During my time at Appalachian State I focused on the culture of Appalachia. My area of focus was “with signs following” churches and demystifying the stereotypes that surround the practices that occur in these congregations, including serpent handling. The traditions in these churches are extremely misunderstood and my goal was to complete a thesis that sheds light on some of these false labels. My thesis is now completed and it sits on a shelf that will inevitably gather dust and rarely get read. But, I’m proud of myself for accomplishing something I never thought I could do, the same feeling I will eventually have when I summit Katahdin.
While I have thoroughly enjoyed learning about the practices of these churches, it is time to broaden my horizons and explore Appalachia outside of the classroom.
What I’ve learned/Highlights thus far
Zach Davis warned me about them. My mother warned my about them. I warned myself about them. I still didn’t think it would happen to me, but it does. I sometimes have bad days.
There are days where hiking seems impossible and I can’t seem to get out of my tent. I’ve learned to accept that that’s okay.
I’m a planner. For those who know me, they would say that’s a major understatement. I’m trying to learn that things don’t always work out the way they were supposed to. Sometimes I’m not going to get as many miles as I had planned to. Other times, it’s okay to stop at a hostel I wasn’t originally go to stay at. On the Appalachian Trail, it’s just better to go with the flow.
Going with the flow is much easier when the springs are actually producing water. Up until Virginia, I had been spoiled with a water source almost every other mile. I stopped looking at my map and my watch obsessively because it was getting to be way too stressful. It was going great until I didn’t fill up my water before a ten mile stretch without a source. It was hot and both me and my dog were dehydrated. I felt so dumb. When I finally heard water I ran down the hill and my dog jumped straight in the water pack and all, both of us chugged at least a liter. Live and learn.
Go with your gut
People always ask if I’m hiking alone, to which I answer yes, to which they ask if that’s it’s safe to do so along with other questions that they would unlikely ask a man. Most of the time I do feel very safe on trail and I think many would agree with me. I am going to meet people both on and off trail that I do not wish to surround myself with. I met a person on trail that made me feel extremely uncomfortable from the beginning. I don’t wish to go into detail here, so I’ll make this brief. This person was a local day hiker and after a couple of days of unwelcomed encounters and harassment I had to be firm. A couple of days was too long for me to finally say what I should’ve said at the first encounter. Trust your instincts. Enough said.
Be Selfish (sometimes)
My trail family is the best and I love hiking with other people. However, I am not ready to commit to someone everyday until Katahdin.

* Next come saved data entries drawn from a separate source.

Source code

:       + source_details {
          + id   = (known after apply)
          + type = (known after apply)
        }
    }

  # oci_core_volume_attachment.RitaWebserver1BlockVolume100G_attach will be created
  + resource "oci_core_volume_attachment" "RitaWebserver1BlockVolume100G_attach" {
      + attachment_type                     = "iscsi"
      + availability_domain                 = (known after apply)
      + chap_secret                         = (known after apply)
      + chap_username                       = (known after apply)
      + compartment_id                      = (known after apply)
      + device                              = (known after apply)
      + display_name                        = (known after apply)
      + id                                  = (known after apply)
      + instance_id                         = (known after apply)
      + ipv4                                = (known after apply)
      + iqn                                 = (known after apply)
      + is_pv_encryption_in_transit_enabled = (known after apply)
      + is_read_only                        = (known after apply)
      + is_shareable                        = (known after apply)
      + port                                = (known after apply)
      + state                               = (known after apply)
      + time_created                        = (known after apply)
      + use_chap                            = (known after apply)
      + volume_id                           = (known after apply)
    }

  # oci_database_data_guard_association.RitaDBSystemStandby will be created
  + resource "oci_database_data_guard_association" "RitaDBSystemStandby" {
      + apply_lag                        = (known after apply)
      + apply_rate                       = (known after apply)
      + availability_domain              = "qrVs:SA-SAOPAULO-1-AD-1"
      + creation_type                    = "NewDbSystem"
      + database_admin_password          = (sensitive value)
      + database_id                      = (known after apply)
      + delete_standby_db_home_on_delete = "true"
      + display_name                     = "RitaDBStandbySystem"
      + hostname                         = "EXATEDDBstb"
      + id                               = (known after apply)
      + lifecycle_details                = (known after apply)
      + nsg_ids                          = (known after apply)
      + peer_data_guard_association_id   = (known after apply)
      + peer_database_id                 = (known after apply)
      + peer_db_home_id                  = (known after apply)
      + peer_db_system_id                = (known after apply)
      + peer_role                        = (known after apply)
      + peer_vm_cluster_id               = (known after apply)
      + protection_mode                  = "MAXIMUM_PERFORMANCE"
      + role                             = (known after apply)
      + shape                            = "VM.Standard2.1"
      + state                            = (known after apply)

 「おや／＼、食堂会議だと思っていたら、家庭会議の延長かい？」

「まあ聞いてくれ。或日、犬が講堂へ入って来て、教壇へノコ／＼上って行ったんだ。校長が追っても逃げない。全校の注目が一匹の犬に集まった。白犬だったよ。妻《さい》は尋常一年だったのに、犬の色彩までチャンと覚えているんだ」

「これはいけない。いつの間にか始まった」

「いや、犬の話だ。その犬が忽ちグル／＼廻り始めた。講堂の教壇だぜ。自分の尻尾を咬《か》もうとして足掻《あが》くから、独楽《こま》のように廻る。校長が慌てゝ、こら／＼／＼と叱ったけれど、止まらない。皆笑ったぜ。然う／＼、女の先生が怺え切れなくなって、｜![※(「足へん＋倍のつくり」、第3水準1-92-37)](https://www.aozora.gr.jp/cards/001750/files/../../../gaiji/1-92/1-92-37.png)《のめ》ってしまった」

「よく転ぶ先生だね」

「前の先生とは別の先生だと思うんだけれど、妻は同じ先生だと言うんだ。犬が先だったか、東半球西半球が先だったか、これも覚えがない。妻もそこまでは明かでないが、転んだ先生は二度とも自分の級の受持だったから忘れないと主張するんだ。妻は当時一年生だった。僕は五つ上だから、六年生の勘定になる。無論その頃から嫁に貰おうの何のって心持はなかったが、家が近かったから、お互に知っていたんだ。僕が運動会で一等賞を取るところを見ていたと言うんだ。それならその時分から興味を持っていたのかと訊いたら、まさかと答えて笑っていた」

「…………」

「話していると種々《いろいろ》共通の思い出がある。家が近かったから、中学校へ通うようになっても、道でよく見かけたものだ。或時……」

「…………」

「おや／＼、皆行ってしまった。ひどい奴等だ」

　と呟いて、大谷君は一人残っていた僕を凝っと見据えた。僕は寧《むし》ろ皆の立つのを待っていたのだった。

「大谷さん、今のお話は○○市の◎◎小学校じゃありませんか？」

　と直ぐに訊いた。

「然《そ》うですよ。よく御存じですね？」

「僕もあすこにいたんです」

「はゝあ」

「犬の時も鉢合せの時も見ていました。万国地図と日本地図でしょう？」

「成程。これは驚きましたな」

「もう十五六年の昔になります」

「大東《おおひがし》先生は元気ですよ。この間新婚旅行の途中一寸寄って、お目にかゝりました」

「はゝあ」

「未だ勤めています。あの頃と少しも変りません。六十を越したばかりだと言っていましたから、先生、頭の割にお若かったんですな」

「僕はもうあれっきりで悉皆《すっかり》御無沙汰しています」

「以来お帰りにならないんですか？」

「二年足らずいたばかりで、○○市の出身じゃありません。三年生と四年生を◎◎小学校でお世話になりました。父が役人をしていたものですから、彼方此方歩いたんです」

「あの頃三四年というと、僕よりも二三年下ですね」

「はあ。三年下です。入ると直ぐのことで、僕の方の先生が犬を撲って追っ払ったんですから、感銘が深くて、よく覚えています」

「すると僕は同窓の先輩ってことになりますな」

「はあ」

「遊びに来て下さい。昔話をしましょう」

For the first time in my life I was called selfish. I’m totally okay with being called that in this circumstance. I definitely help out my fellow hikers as much as possible and I would consider myself a nice person. However, this is my vacation, my thru hike, my money, my experience. This thru hike is for me and it’s okay that I don’t want to always go with other people’s agenda. I want to make sure I get everything out of this hike that I possibly can.